Читаем Доктор N полностью

Боже, как по-восточному велеречив Чичерин, с подачи, очевидно, Наримана, все с семьями живут в шестиэтажной гостинице Метрополь, где размещается Наркоминдел, у входа матрос, при нём пулемет, охраняют здание латышкие стрелки.

Зима. Нет дров. Холодно. Согреваются у самовара, а случается - и совещаются. Потом переедут в особнячок на Софийской набережной, такая вот частая смена жилья, и на площадке лестничной клетки - все тот же самовар: потолковать за чаепитием.
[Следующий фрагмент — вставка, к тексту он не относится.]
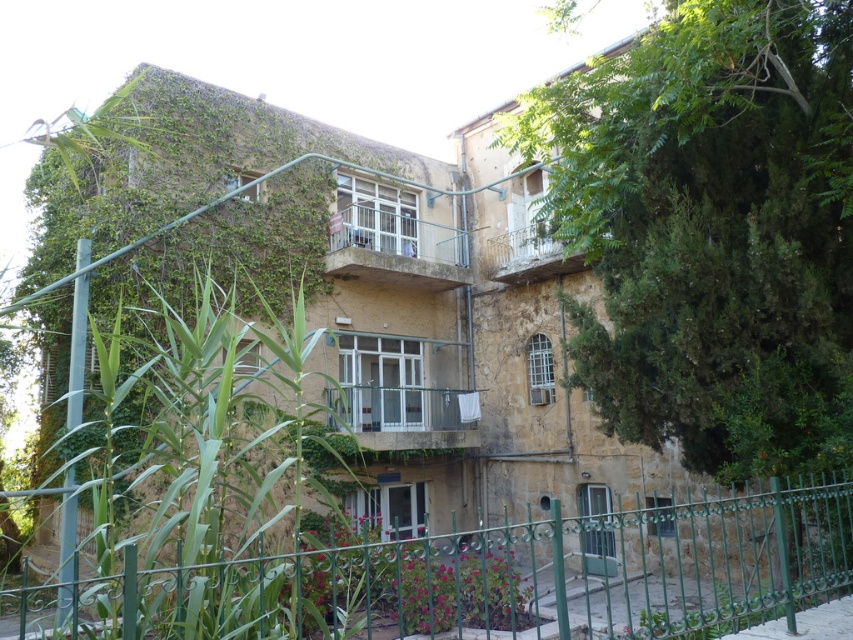
Question: Which point is closer to the camera?

Choices:
 (A) metallic white balcony at center
 (B) white wrought iron balcony at upper center

Answer: (B)

Question: Among these objects, which one is farthest from the camera?

Choices:
 (A) white wrought iron balcony at upper center
 (B) green metal fence at lower center
 (C) metallic white balcony at center

Answer: (C)

Question: Is metallic white balcony at center above white wrought iron balcony at upper center?

Choices:
 (A) no
 (B) yes

Answer: (B)

Question: Which of these objects is positioned closest to the metallic white balcony at center?

Choices:
 (A) green metal fence at lower center
 (B) white wrought iron balcony at upper center

Answer: (B)

Question: Where is green metal fence at lower center located in relation to metallic white balcony at center in the image?

Choices:
 (A) above
 (B) below

Answer: (B)

Question: In this image, where is green metal fence at lower center located relative to metallic white balcony at center?

Choices:
 (A) below
 (B) above

Answer: (A)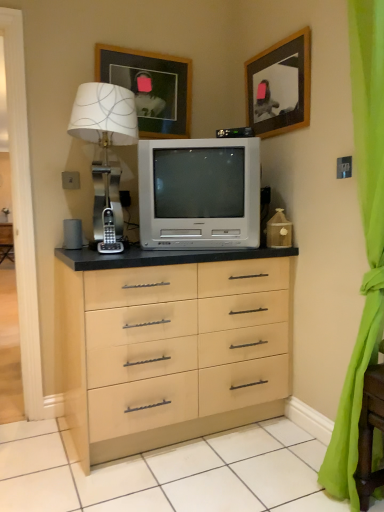
Question: Does white plastic television at center have a larger size compared to metallic silver table lamp at left?

Choices:
 (A) yes
 (B) no

Answer: (A)

Question: From the image's perspective, is white plastic television at center located above metallic silver table lamp at left?

Choices:
 (A) no
 (B) yes

Answer: (A)

Question: Does white plastic television at center turn towards metallic silver table lamp at left?

Choices:
 (A) yes
 (B) no

Answer: (B)

Question: From a real-world perspective, is white plastic television at center physically below metallic silver table lamp at left?

Choices:
 (A) yes
 (B) no

Answer: (A)

Question: Does white plastic television at center touch metallic silver table lamp at left?

Choices:
 (A) yes
 (B) no

Answer: (B)

Question: From a real-world perspective, does white plastic television at center stand above metallic silver table lamp at left?

Choices:
 (A) no
 (B) yes

Answer: (A)

Question: Considering the relative sizes of metallic silver table lamp at left and white plastic television at center in the image provided, is metallic silver table lamp at left taller than white plastic television at center?

Choices:
 (A) no
 (B) yes

Answer: (B)

Question: Is metallic silver table lamp at left outside white plastic television at center?

Choices:
 (A) no
 (B) yes

Answer: (B)

Question: Does metallic silver table lamp at left have a larger size compared to white plastic television at center?

Choices:
 (A) yes
 (B) no

Answer: (B)

Question: From the image's perspective, does metallic silver table lamp at left appear lower than white plastic television at center?

Choices:
 (A) yes
 (B) no

Answer: (B)

Question: From the image's perspective, would you say metallic silver table lamp at left is positioned over white plastic television at center?

Choices:
 (A) no
 (B) yes

Answer: (B)

Question: Does metallic silver table lamp at left touch white plastic television at center?

Choices:
 (A) no
 (B) yes

Answer: (A)

Question: Does wooden framed picture at upper center, the 2th picture frame from the right, have a lesser height compared to wooden picture frame at upper center, which appears as the 1th picture frame when viewed from the right?

Choices:
 (A) yes
 (B) no

Answer: (A)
Новая нота - смесь логики и эмоциональных обвинений, просьб и угроз, придыхания и компрессии, и тенор, и сопрано, ну и, разумеется, контральто и меццо-сопрано: Советское правительство признало независимость Финляндии и Польши, предложило мирные переговоры Эстонии, Латвии и Литве, отказалось от принадлежавших ранее прав, в чем-либо ограничивавших независимость Персии, Китая и Монголии, а за башкирами и киргизами признана широкая, как степь, автономия.

Да-с, арсенал выспренности, питавший и питающий высокий стиль и здесь, и там за хребтом, и далеко-далеко, вдобавок отменный каллиграфический почерк на тюркском, объявленным государственным в пределах Азербайджана, это естественно, на русском тоже, если учесть лингво-этническую пестроту Баку; впрочем, это из парламентских размышлений, немало и собственных тюрок в государственных учреждениях, не знающих родной язык в должной степени, но зато великолепно усвоивших русский и иные европейские, и столь замысловат их стиль, что кажется шифрограммой. Слова громоздятся, только что был холм, а уже высится гора, и каждое слово норовит, чтоб услышали именно его, будто осталось какое невыговоренное (и не опошленное).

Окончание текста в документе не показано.